Em setembro, mês de prevenção ao suicídio, o Bahia Notícias dedicou uma série de reportagens à pressão por resultados no esporte amador e ao impacto disso na saúde mental de jovens atletas. O foco foi nas categorias de base do futebol brasileiro e no chamado “funil estreito”, onde um estudo da Revista Brasileira de Ciências do Esporte estimou em 1,5% a chance de uma criança virar jogador profissional.
Uma trajetória de cobranças e lesões
O relato do atleta amador e engenheiro Aristides Neto, hoje com 30 anos, ilustra bem esse cenário. Ele passou por categorias de base de clubes como Vitória, Bahia, Avaí e Flamengo, além de experiências no exterior. Segundo Aristides, a cobrança constante — vindas dele mesmo e da família — foi um fator que pesou demais em sua vida pessoal e no desenvolvimento esportivo.
Aristides descreve episódios de lesões que comprometeram suas oportunidades. Em Nova Lima (MG), sofrera um estiramento na coxa em jogo contra o Cruzeiro Sub‑20, ficou dois meses em tratamento, voltou e lesionou o mesmo local novamente, precisando de mais quatro meses de recuperação; com a desclassificação do time no Campeonato Mineiro, foi dispensado. Em outra tentativa, fez teste no Bragantino, mas teve amigdalite que chegou a dificultar a respiração. Mesmo medicado e mantendo treinos, o rendimento caiu, ele passou por cirurgia e acabou desanimando.
Recomeço e impacto emocional
Depois do futebol, Aristides encontrou no triatlo — que reúne natação, ciclismo e corrida — uma nova caminhada. Passou a competir em provas de longa distância, participou de maratona e até de um Ironman. Ainda assim, a transição veio acompanhada de um período difícil na saúde mental entre os 22 e 25 anos: choro ao assistir partidas, aumento no consumo de álcool e sofrimento na família.
Ele resume esse período com franqueza: “Entre os 22 e os 25 anos, foi bem difícil para minha saúde mental. Eu não conseguia assistir nenhuma partida de futebol que eu chorava. Comecei a beber muito. Sempre via minha mãe chorando… foi muito doloroso. Mas depois disso eu segui meu caminho, segui minha vida.”
O que dizem os profissionais
A psicóloga esportiva Joanna Koehne — pós‑graduanda em Psicologia do Esporte pela PUC‑RS e formada pela Universidade Federal da Bahia — reforça a importância de humanizar o acompanhamento de atletas e ampliar o acesso ao atendimento psicológico.

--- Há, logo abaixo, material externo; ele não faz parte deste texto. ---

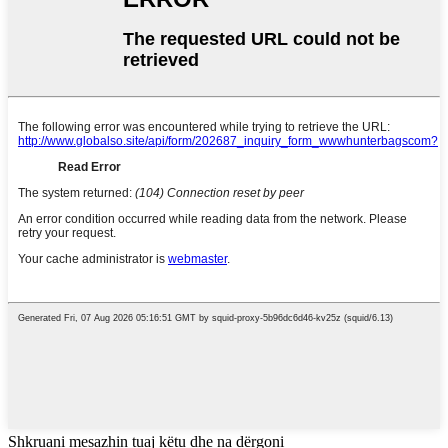
Shkruani mesazhin tuaj këtu dhe na dërgoni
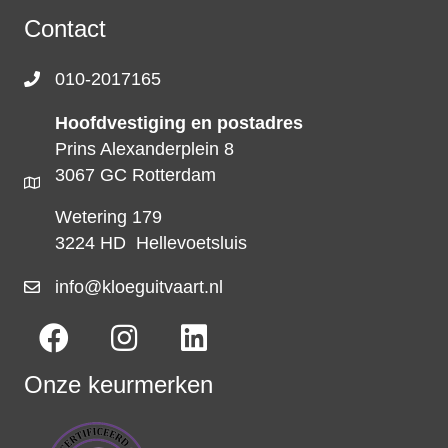
Contact
010-2017165
Hoofdvestiging en postadres
Prins Alexanderplein 8
3067 GC Rotterdam
Wetering 179
3224 HD Hellevoetsluis
info@kloeguitvaart.nl
Onze keurmerken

Joanna destaca que atletas são pessoas completas: questões pessoais e familiares muitas vezes se misturam com o sofrimento ligado ao esporte. Procurar um psicólogo do esporte não significa falar só sobre desempenho; trata‑se de uma conversa sobre a vida inteira do atleta.

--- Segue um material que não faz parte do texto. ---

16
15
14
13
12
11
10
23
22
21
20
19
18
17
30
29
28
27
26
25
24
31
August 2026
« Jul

Entre as principais queixas levantadas entre atletas baianos, Joanna aponta:
- frustração por objetivos não alcançados;
- ansiedade antes das competições;
- dificuldade em lidar com a não‑validação por parte dos clubes.
Para ela, a psicologia esportiva funciona como complemento de uma rede de apoio: ajuda a gerir o sofrimento, prevenir problemas e reorientar metas — inclusive identificando quando é hora de desistir de um objetivo para buscar outro.
Conclusão
A série do Bahia Notícias procurou mapear essas realidades e possibilidades de suporte multidisciplinar para reduzir riscos psicológicos associados à pressão por desempenho nas categorias de base. A história de Aristides e as análises de profissionais como Joanna mostram que, além de treinamentos físicos, é urgente cuidar da saúde mental dos jovens atletas.